_APPLY WHAT YOU READ_.
a: In the Shevardnadze meeting passage, what term did Shevardnadze use for the main trend in the Soviet Union today?
b: Decide whether each statement agrees with the Shevardnadze meeting passage, answering yes or no and quoting the words of the passage that settle it: (i) Shevardnadze proposed a public document recording the Ministers' meetings. (ii) The Secretary thought it important not to spend too much time on the wording of joint documents. (iii) During the fifties Moscow had spoken of a dictatorship of the proletariat.

** EXERCISE PASSAGE follows **

In preparing for this visit, Shevardnadze had reviewed some of his earlier conversations with the Secretary. It had struck him that those conversations had invariably been very good. But he had found that many of the things the two had discussed had never gone beyond paper. Thus, the two had had to go over the same ground the next time around. Perhaps some means could be found to register the results of their meetings in a document. Shevardnadze said he did not have in mind a public document, but a simple record of what the two had agreed on and discussed. Staffs could be told to work on the basis of such a document, whether the issue was arms control, human rights, or regional questions, leaving the Ministers to move on to new issues.

Thus they would accumulate “capital.” Shevardnadze said he, personally, was for such an approach. This would not be the two Ministers’ last meeting; perhaps they could try it this time and see how it worked. Shevardnadze stressed that he did not want to over-formalize their meetings. But any meeting between political leaders was important; all the more so when there were areas of agreement to record. Frankly, Shevardnadze quipped, he would not even suggest such an approach were the Secretary not an economist. Everyone knew economists were most interested in the “bottom line. That’s what Shevardnadze was trying to focus on.

THE SECRETARY said that Shevardnadze’s idea was interesting and said he would consider it. SHEVARDNADZE said it might be hard to implement, but would be worth a try. It might serve as a focal point for working groups. THE SECRETARY expressed his understanding of the concept to be that working groups would formally report to Ministers on areas of agreement and disagreement that had been identified. This would give the Ministers a clear idea of where obstacles had to be overcome, as well as a record of the the meeting. It would be important, the Secretary thought, not to spend too much time worrying about wording of joint documents. This could be counterproductive. SHEVARDNADZE said this was what he meant by not wanting to over-formalize the process. THE SECRETARY said he would talk it over with his people. SHEVARDNADZE said perhaps we could initiate the approach for their next meeting. THE SECRETARY said we should see if we could start it during this visit.

Returning to human rights, SHEVARDNADZE began by describing what he described as the main trend in the Soviet Union today, whether in the field of politics, social development, economics or culture—demokratizatsia (democratization). Democratization was the “basis for everything.

[Page 303]

To understand the importance of the term, Shevardnadze explained, a familiarity with Soviet history was necessary. After the Revolution, there was a dictatorship of the proletariat. A dictatorship was a dictatorship—direct restraints on individual liberties had been necessary. During the fifties Moscow had spoken of the “state of the whole people.” Now there was a feeling that Soviet society had become ripe for a policy of total democracy. It was a multifaceted process, legal codes were being revised; the question of individual liberties was being reconsidered. But it was a process already fully underway.

** End of EXERCISE PASSAGE **
** RECORDS follows **

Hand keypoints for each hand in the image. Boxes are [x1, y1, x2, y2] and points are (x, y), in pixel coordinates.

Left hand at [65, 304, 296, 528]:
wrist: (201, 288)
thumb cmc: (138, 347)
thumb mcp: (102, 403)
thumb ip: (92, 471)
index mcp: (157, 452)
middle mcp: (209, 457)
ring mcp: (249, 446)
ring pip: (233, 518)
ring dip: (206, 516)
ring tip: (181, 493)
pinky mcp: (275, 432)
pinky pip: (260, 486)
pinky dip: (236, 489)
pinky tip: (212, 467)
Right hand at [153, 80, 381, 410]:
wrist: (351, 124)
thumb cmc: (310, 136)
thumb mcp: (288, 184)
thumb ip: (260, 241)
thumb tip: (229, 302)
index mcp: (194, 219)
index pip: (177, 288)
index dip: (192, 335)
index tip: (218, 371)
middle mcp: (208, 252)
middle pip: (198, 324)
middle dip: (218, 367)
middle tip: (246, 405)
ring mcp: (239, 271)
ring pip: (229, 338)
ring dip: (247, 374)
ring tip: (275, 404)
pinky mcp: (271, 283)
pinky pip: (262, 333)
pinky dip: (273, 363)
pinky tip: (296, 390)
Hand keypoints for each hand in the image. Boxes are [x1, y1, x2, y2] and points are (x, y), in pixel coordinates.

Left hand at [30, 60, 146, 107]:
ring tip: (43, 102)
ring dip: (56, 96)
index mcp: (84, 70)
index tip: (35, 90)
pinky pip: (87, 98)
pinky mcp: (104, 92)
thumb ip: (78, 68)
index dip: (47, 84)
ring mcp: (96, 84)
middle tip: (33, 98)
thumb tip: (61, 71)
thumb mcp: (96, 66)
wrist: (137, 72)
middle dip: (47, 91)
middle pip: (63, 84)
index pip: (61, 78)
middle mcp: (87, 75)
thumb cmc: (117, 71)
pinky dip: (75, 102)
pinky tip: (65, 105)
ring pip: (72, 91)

** End of RECORDS **
** RECORDS follows **

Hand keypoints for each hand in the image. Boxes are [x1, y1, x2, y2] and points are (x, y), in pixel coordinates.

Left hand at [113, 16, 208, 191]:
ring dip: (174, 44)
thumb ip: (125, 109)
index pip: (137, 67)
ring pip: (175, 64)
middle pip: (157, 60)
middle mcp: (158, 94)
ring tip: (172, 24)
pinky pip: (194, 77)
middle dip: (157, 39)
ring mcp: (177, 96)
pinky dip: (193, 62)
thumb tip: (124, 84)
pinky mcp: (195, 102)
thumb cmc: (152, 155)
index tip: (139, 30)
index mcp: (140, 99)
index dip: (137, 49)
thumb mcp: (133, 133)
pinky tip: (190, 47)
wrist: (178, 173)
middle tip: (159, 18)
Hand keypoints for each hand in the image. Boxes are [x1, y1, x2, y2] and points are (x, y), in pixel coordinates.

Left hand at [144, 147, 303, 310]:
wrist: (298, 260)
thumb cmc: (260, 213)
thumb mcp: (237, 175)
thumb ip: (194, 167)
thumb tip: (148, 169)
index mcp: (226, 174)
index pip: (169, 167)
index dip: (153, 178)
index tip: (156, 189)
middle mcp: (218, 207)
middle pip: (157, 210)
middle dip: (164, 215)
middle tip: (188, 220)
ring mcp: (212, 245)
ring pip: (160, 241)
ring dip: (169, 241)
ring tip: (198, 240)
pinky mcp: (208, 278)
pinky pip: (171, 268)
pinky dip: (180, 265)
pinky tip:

** End of RECORDS **

_SOLVED PROBLEMS_.
a: Demokratizatsia (democratization).

b:
(i) No: "Shevardnadze said he did not have in mind a public document, but a simple record of what the two had agreed on and discussed."
(ii) Yes: "It would be important, the Secretary thought, not to spend too much time worrying about wording of joint documents."
(iii) No: "During the fifties Moscow had spoken of the “state of the whole people.”"